━━━ Ausgangstext ━━━

Taliban mit deutschen Pistolen
Waffenfunde in Afghanistan bestätigen: Exportkontrolle außer Kontrolle
Von René Heilig *
In Afghanistan werden deutsche
Soldaten und ihre Verbündeten
auch mit deutschen Waffen beschossen.
Werden diese erbeutet,
verzichtet man auf die Feststellung
von Seriennummern – obwohl so
die Herkunft ermittelt werden
könnte.

━━━ Ausgangsdaten ━━━

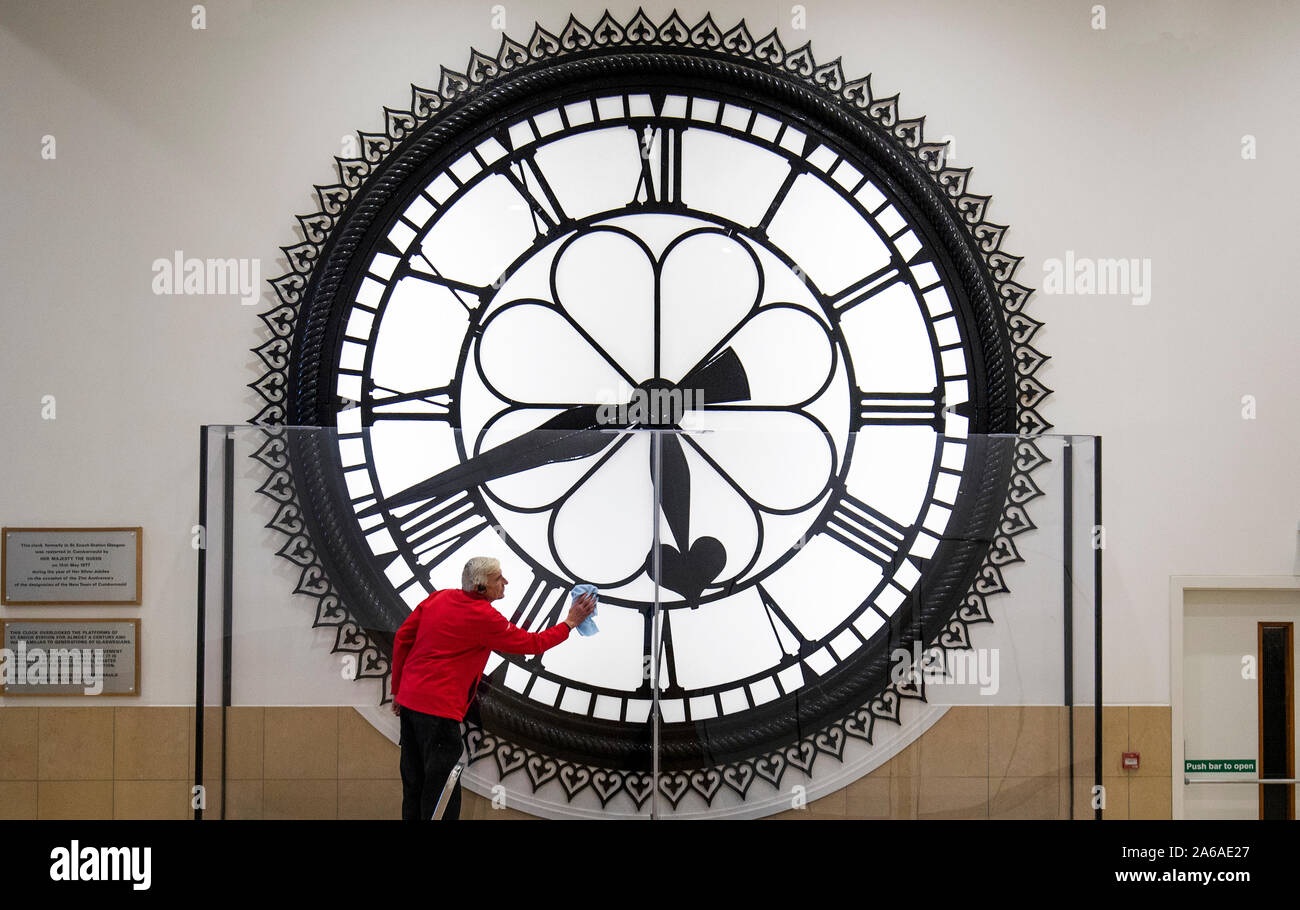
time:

━━━

Aufgaben:
**1.** Nennen Sie alle Substantive, die im Ausgangstext durch das Adjektiv „deutsch“ näher bestimmt werden.
**2.** Zitieren Sie den Ausgangstext beginnend bei „Taliban mit deutschen“ und endend bei „deutschen Waffen beschossen.“.

Lösungen:
**1.** Pistolen, Soldaten, Waffen

**2.**
Taliban mit deutschen Pistolen
Waffenfunde in Afghanistan bestätigen: Exportkontrolle außer Kontrolle
Von René Heilig *
In Afghanistan werden deutsche
Soldaten und ihre Verbündeten
auch mit deutschen Waffen beschossen.